After the scope came the camera, the image maker, by which we remember our loved ones, catalog history, and see parts of the world we would never otherwise experience. But its power is the power to lie, to distort reality, to convince me reality is something other than what it is right now. A photograph is not real. Despite what I imagine, thanks to photographs, I have never seen a cheetah. I do not know what Bangladesh looks like. I do not know Donald Trump.

The industrial light and the magic of twisting that the screen at last gifted us has taken all these powers and amplified them. There is simply no distortion of the senses like the suspension of the present; nothing like the talking picture and its ubiquitous internet yammering.  We now live most of our days staring into the face of twisted light.

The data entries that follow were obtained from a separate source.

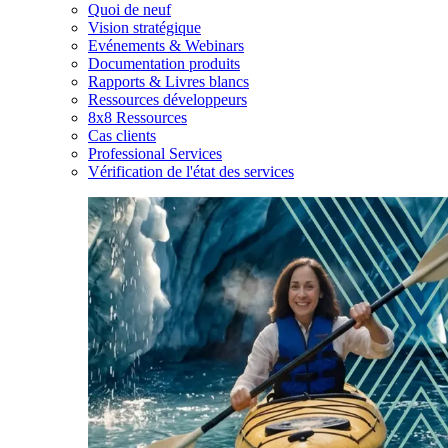
Quoi de neuf
Vision stratégique
Evénements & Webinars
Documentation produits
Rapports & Livres blancs
Ressources développeurs
8x8 Ressources
Cas clients
Professional Services
Vérification de l'état des services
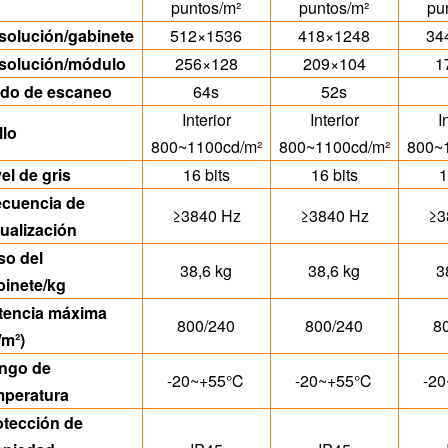
puntos/m²
puntos/m²
pu
solución/gabinete
512×1536
418×1248
34
solución/módulo
256×128
209×104
1
do de escaneo
64s
52s
Interior
Interior
I
llo
800~1100cd/m²
800~1100cd/m²
800~
el de gris
16 bits
16 bits
1
ecuencia de
≥3840 Hz
≥3840 Hz
≥3
ualización
so del
38,6 kg
38,6 kg
3
binete/kg
tencia máxima
800/240
800/240
8
/m²)
ngo de
-20~+55℃
-20~+55℃
-2
mperatura
otección de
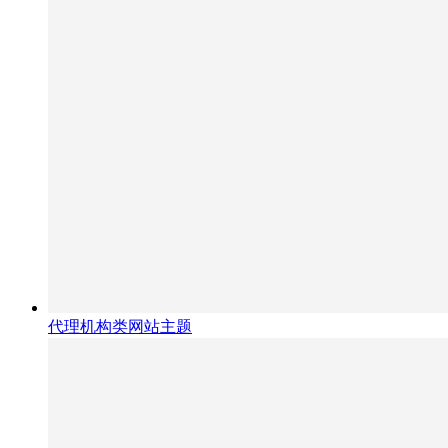
代理机构类网站主题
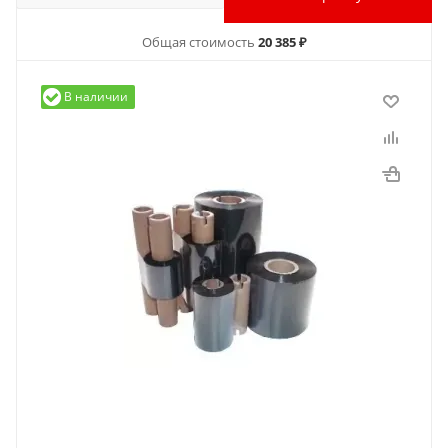
Общая стоимость
20 385 ₽
В наличии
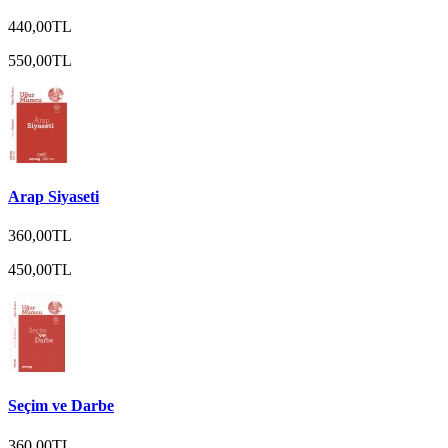
440,00TL
550,00TL
Arap Siyaseti
360,00TL
450,00TL
Seçim ve Darbe
360,00TL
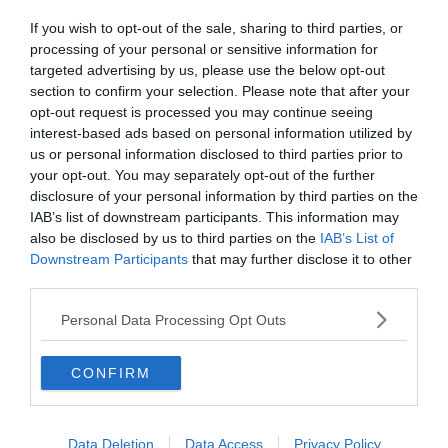
Az olasz válogatott képviselői találkozót kértek a klub
If you wish to opt-out of the sale, sharing to third parties, or
vezérigazgatójától, de a korábbi Inter nevelés Instagram
processing of your personal or sensitive information for
posztjában biztosított mindenkit, hogy mennyire imádja a klubot.
targeted advertising by us, please use the below opt-out
section to confirm your selection. Please note that after your
“Mint amikor szerelembe esel,” írta Zaniolo. “Jól érzed magad vele,
opt-out request is processed you may continue seeing
a legjobbat hozza ki belőled, és vele akarsz lenni.”
interest-based ads based on personal information utilized by
us or personal information disclosed to third parties prior to
“Ugyan az a helyzet. Tényleg, imádom ezt a mezt.”
your opt-out. You may separately opt-out of the further
disclosure of your personal information by third parties on the
IAB’s list of downstream participants. This information may
also be disclosed by us to third parties on the
IAB’s List of
Downstream Participants
that may further disclose it to other
third parties.
Personal Data Processing Opt Outs
CONFIRM
Data Deletion
Data Access
Privacy Policy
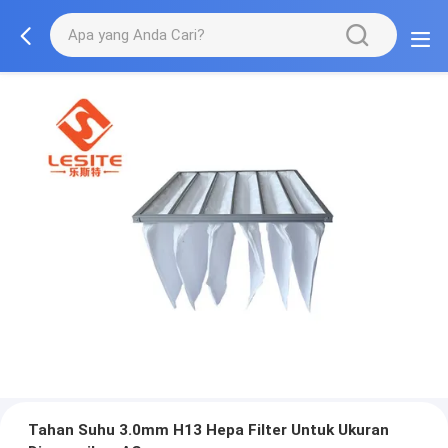
Tahan Suhu 3.0mm H13 Hepa Filter Untuk Ukuran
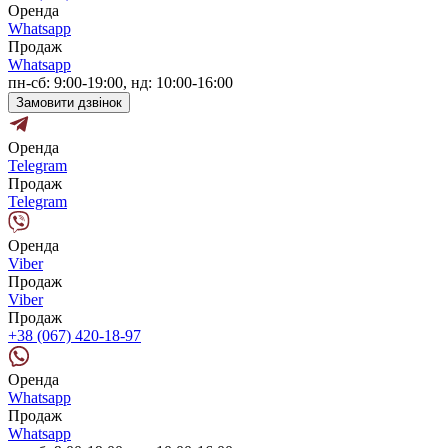
Оренда
Whatsapp
Продаж
Whatsapp
пн-сб: 9:00-19:00, нд: 10:00-16:00
Замовити дзвінок
Оренда
Telegram
Продаж
Telegram
Оренда
Viber
Продаж
Viber
Продаж
+38 (067) 420-18-97
Оренда
Whatsapp
Продаж
Whatsapp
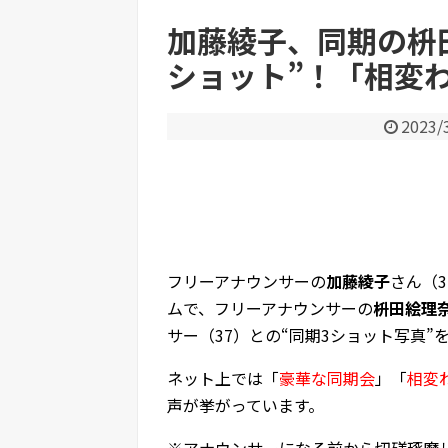
加藤綾子、同期の枡
ショット”！「相変
Powered by livedoor 相互RSS
2023/
フリーアナウンサーの
加藤綾子
さん（3
ムで、フリーアナウンサーの
枡田絵理
サー（37）との“同期3ショット写真”
ネット上では「
豪華な同期会
」「
相変
声が挙がっています。
※アナウンサーになる前から切磋琢磨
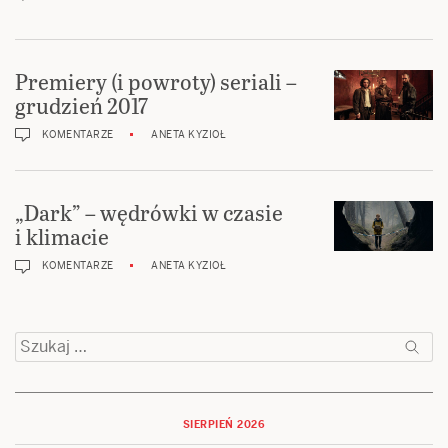
Premiery (i powroty) seriali –
grudzień 2017
KOMENTARZE
ANETA KYZIOŁ
„Dark” – wędrówki w czasie
i klimacie
KOMENTARZE
ANETA KYZIOŁ
Szukaj:
SIERPIEŃ 2026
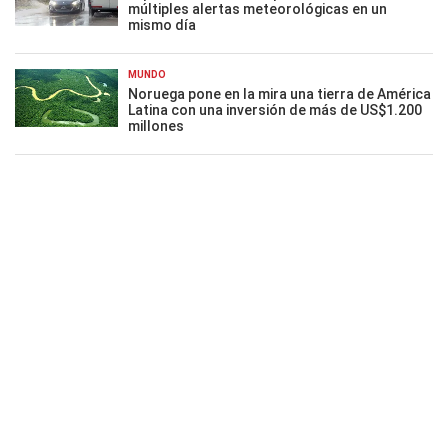
múltiples alertas meteorológicas en un
mismo día
MUNDO
Noruega pone en la mira una tierra de América
Latina con una inversión de más de US$1.200
millones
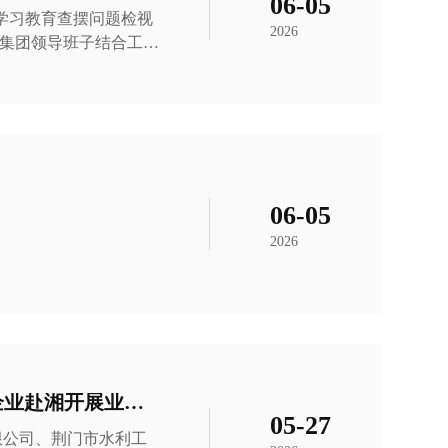
06-05
观学习教育查摆问题检视
2026
效果。一是问题查摆精
力、作风等层面深挖症
。 针对下一步工作，陈永根提出四点要求
06-05
2026
联动聚力闯市场 抱团协同拓新局——荆门水务三家下属企业赴湘开展业务拓源交流
05-27
限公司、荆门市水利工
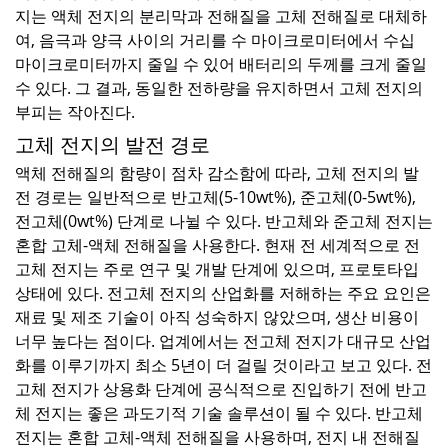
지는 액체 전지의 분리막과 전해질을 고체 전해질로 대체하
여, 음극과 양극 사이의 거리를 수 마이크로미터에서 수십
마이크로미터까지 줄일 수 있어 배터리의 두께를 크게 줄일
수 있다. 그 결과, 동일한 전하량을 유지하면서 고체 전지의
부피는 작아진다.
고체 전지의 발전 경로
액체 전해질의 함량이 점차 감소함에 따라, 고체 전지의 발
전 경로는 일반적으로 반고체(5-10wt%), 준고체(0-5wt%),
전고체(0wt%) 단계로 나뉠 수 있다. 반고체와 준고체 전지는
혼합 고체-액체 전해질을 사용한다. 현재 전 세계적으로 전
고체 전지는 주로 연구 및 개발 단계에 있으며, 프로토타입
상태에 있다. 전고체 전지의 산업화를 저해하는 주요 요인은
재료 및 제조 기술이 아직 성숙하지 않았으며, 생산 비용이
너무 높다는 점이다. 업계에서는 전고체 전지가 대규모 산업
화를 이루기까지 최소 5년이 더 걸릴 것이라고 보고 있다. 전
고체 전지가 상용화 단계에 공식적으로 진입하기 전에 반고
체 전지는 좋은 과도기적 기술 솔루션이 될 수 있다. 반고체
전지는 혼합 고체-액체 전해질을 사용하며, 전지 내 전해질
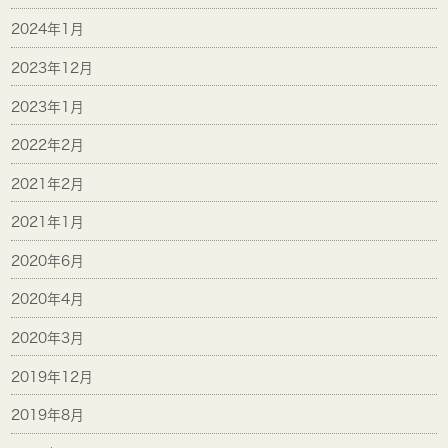
2024年1月
2023年12月
2023年1月
2022年2月
2021年2月
2021年1月
2020年6月
2020年4月
2020年3月
2019年12月
2019年8月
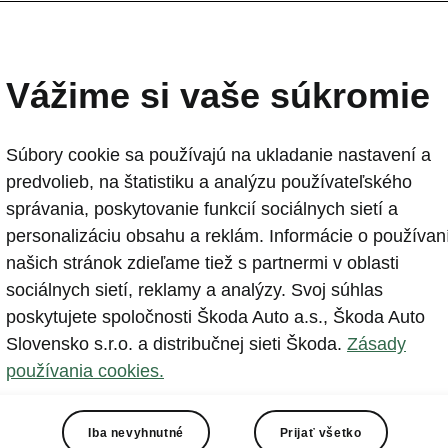
Enyaq RS Race: Nový ko
pretekárskeho auta
Vážime si vaše súkromie
2024-10-09T08:34:37.272+00:00
Súbory cookie sa používajú na ukladanie nastavení a
Škoda Motorsport predstavuje nový koncept plne elekt
predvolieb, na štatistiku a analýzu používateľského
vozidla: Enyaq RS Race. Koncept vychádza z preteká
správania, poskytovanie funkcií sociálnych sietí a
podporuje vývoj inovatívnych technológií a udržateľných
personalizáciu obsahu a reklám. Informácie o používan
pilotný projekt pre budúce sériovo vyrábané modely.
našich stránok zdieľame tiež s partnermi v oblasti
sociálnych sietí, reklamy a analýzy. Svoj súhlas
poskytujete spoločnosti Škoda Auto a.s., Škoda Auto
Slovensko s.r.o. a distribučnej sieti Škoda.
Zásady
používania cookies.
širší a výrazne ľahší: Škoda Motorsport vyvíja plne elektri
Iba nevyhnutné
Prijať všetko
 ktorý vychádza z modelu Škoda Enyaq Coupé RS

The tools of film and fiber optic cable are no more naturally evil than still water. The problem is that man is. Man has an innate ability (let’s call it “concupiscence”) to use the best things of God in the worst possible way.

I don’t think I believe that tools which twist light are substantially of the devil. But I do think our use of them unavoidably symbolizes him, and that the times that we live in are uniquely diabolical as a result. If all that you want out of life is distraction, then all that you want is actually out of this life.

If you plan to keep on living in this here Babylon as a Christian, if you don’t want anyone to steal your crown, if you’re tired of being lied to and are fed up with being manipulated, remember that the eye is the lamp of your body. Fill it with good light. Remember what the sun and the moon and the stars are for. Believe that you may not be able to condense reality, but that your God has solved all problems already at the cross. Decide that distraction isn’t nearly so worth your time as being present, seeing truth and acting on what is real.

What would life be like if I wasn’t always being formed by twisted light? That’s what I, at least, am heaven-bent on finding out.